Fairness Ordinance petition language issue
By: Cole Miller
The Lincoln City Council approved the ordinance earlier this month. It protects gays and transgenders in the workplace.
As for the petition drive, it's being led by the Nebraska Family Council and Family First Nebraska. They say they now have enough signatures to ask the Lincoln City Council to leave the vote up to the people.
But they now face a bit of a road block. The groups say City Attorney Rod Confer told them the petitions were worded or formed improperly. Confer says because he represents the city and city officials, he can't offer legal advice to anyone but his clients.
Family First Nebraska executive director Dale Bydalek says his team of lawyers can't find anything wrong with the petition language.
“We've looked at it. We can't see anything that we believe is detrimental to the petition process. So, we're left to guess at what Mr. Confer could be talking about,” said Bydalek.
The groups want the citizens of Lincoln to be able to vote on the ordinance.

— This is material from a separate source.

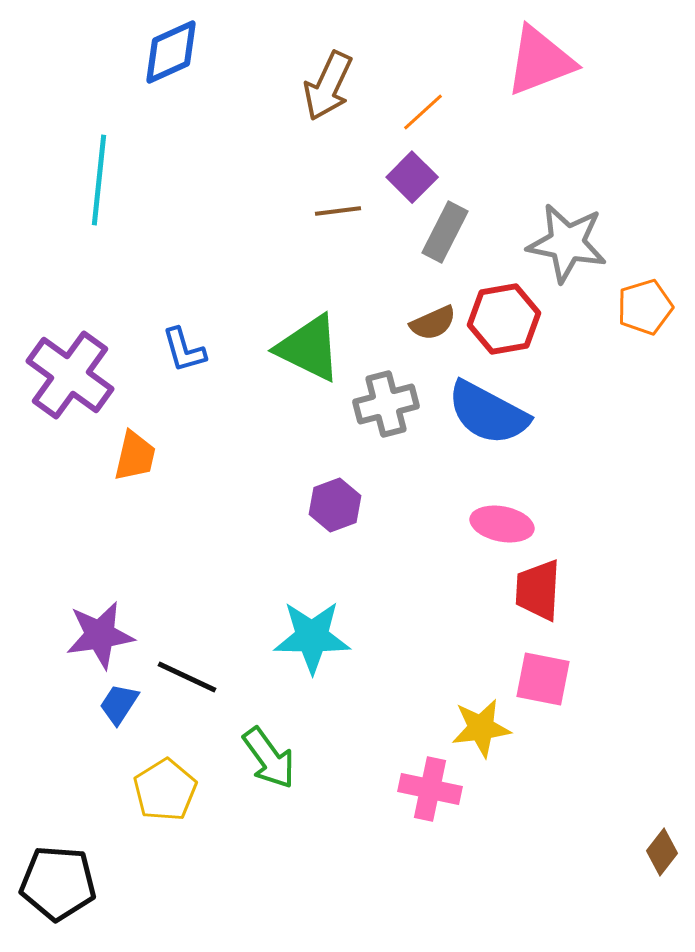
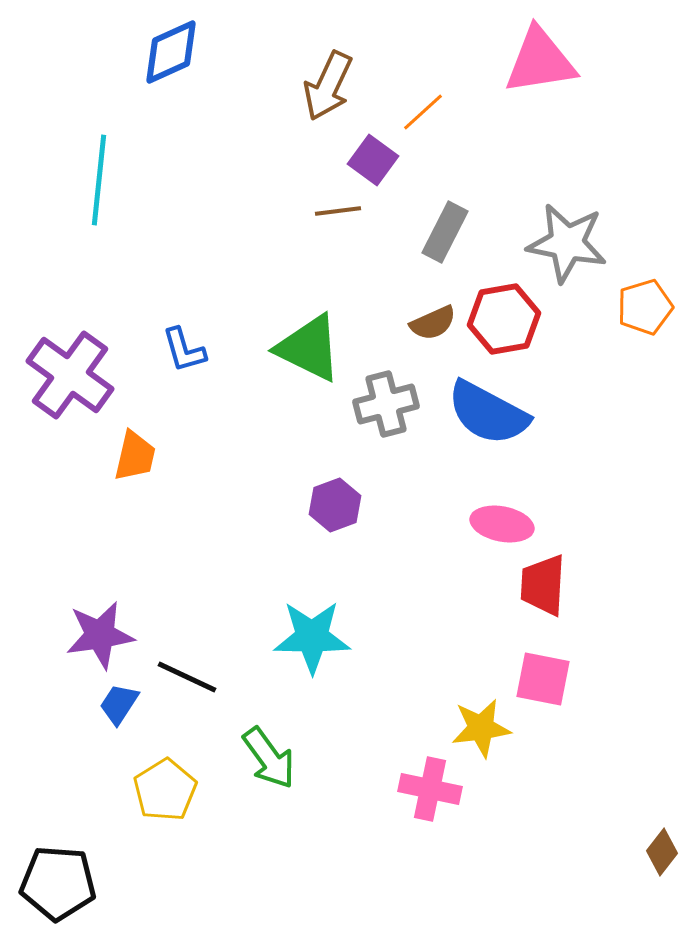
pink triangle: rotated 12 degrees clockwise
purple square: moved 39 px left, 17 px up; rotated 9 degrees counterclockwise
red trapezoid: moved 5 px right, 5 px up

“Bottom line is, it seems to me that on this issue, the Mayor, the City Council, the City Attorney would not so much want to govern us but basically rule over us in the way they've dealt with the issue and I think that rubs people the wrong way,” said Bydalek.
We spoke with Confer, but he didn't offer any additional comment. Thursday afternoon, Mayor Chris Beutler released a statement saying “the city attorney is bound by both state and city law to defend any measure passed by the city council and signed by the mayor. He cannot ethically represent both sides of an issue.”
The group has until Monday night to collect 2,500 signatures, but we're told they already have at least 5,000.
If the signatures are verified a couple of things could happen: The city council could repeal the ordinance and put it on the ballot for voters. Or, the city could challenge the petition in court.